— YOUR INSTRUCTIONS —
Return the full listing unchanged, excluding any images it contains.

— DATASET EXCERPT —
------
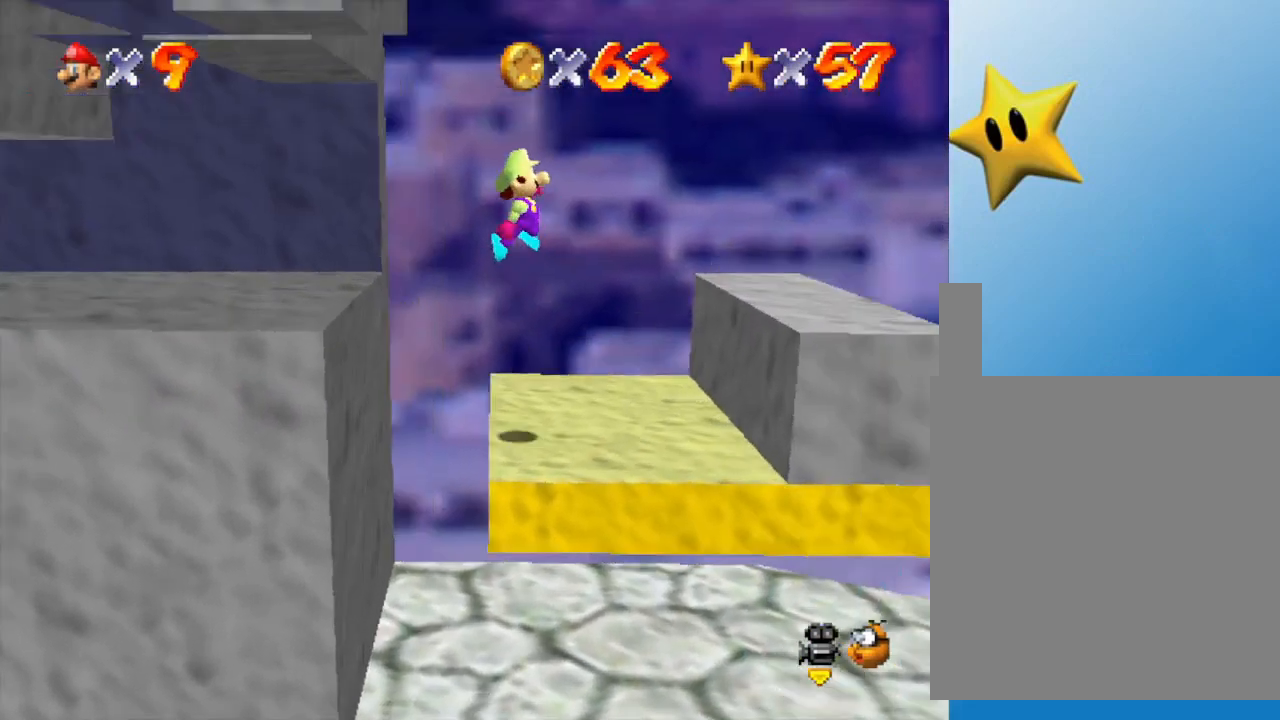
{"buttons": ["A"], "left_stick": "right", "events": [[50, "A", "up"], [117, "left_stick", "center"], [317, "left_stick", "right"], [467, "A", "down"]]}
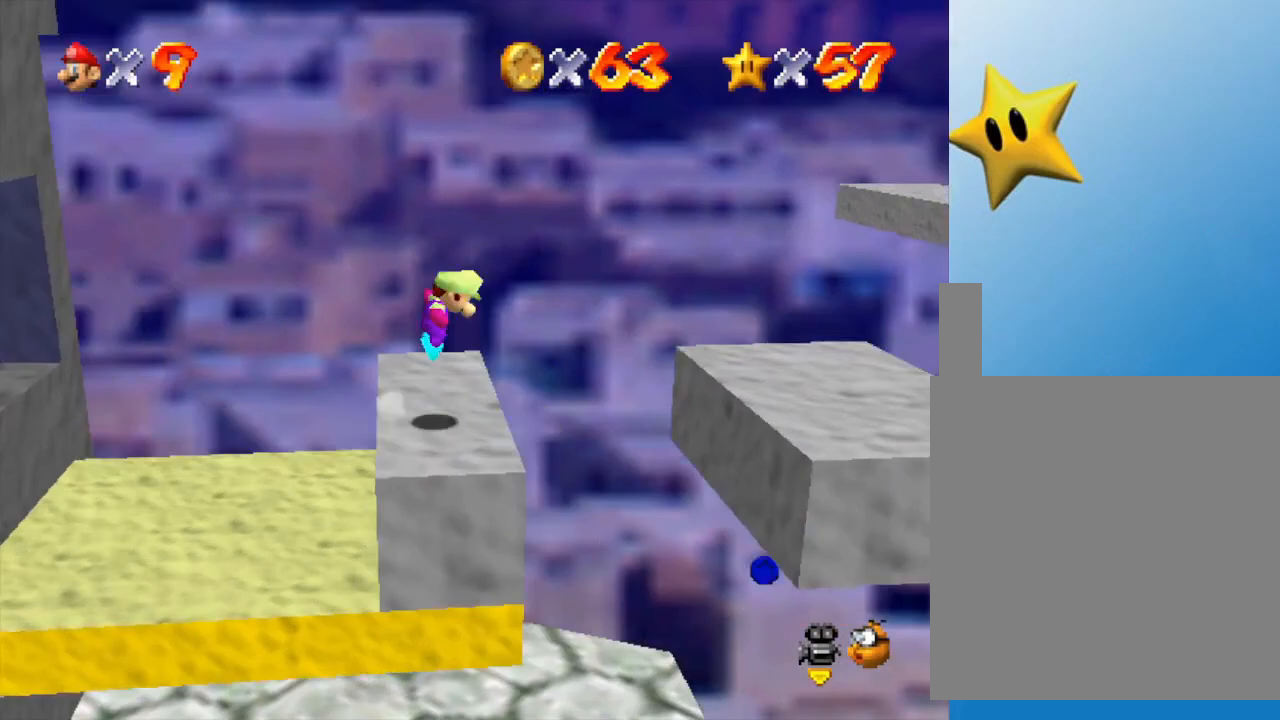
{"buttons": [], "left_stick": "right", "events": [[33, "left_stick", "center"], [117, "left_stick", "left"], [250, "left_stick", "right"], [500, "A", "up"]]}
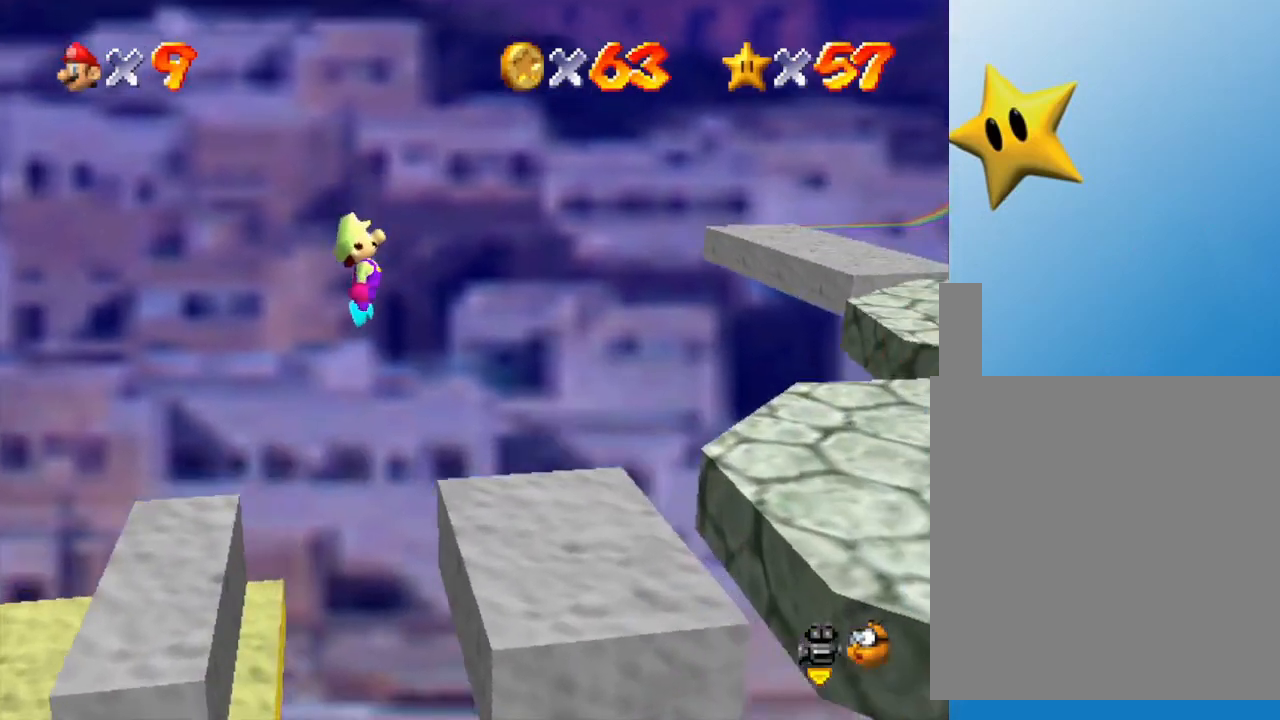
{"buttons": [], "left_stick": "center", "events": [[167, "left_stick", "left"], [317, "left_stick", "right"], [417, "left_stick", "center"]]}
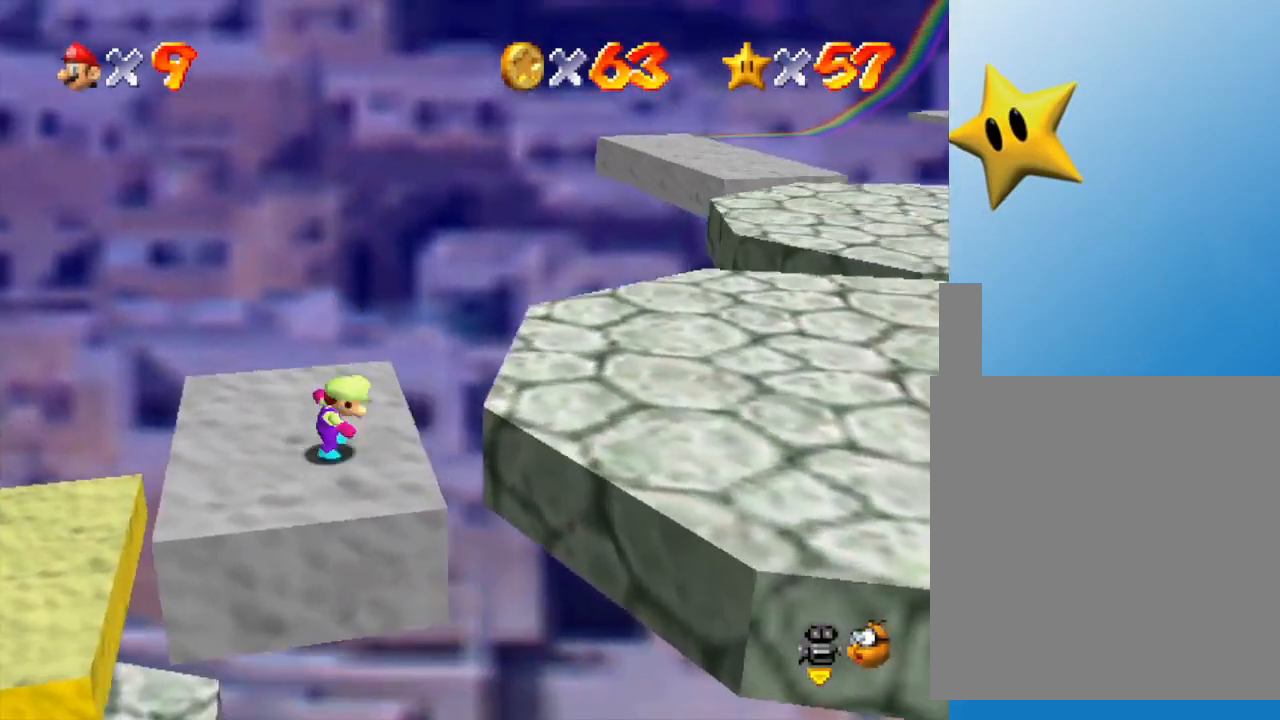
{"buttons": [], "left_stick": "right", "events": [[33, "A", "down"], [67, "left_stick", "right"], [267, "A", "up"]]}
------
— RESULT FOR THIS TASK —
{"buttons": ["A"], "left_stick": "right", "events": [[50, "A", "up"], [117, "left_stick", "center"], [317, "left_stick", "right"], [467, "A", "down"]]}
{"buttons": [], "left_stick": "right", "events": [[33, "left_stick", "center"], [117, "left_stick", "left"], [250, "left_stick", "right"], [500, "A", "up"]]}
{"buttons": [], "left_stick": "center", "events": [[167, "left_stick", "left"], [317, "left_stick", "right"], [417, "left_stick", "center"]]}
{"buttons": [], "left_stick": "right", "events": [[33, "A", "down"], [67, "left_stick", "right"], [267, "A", "up"]]}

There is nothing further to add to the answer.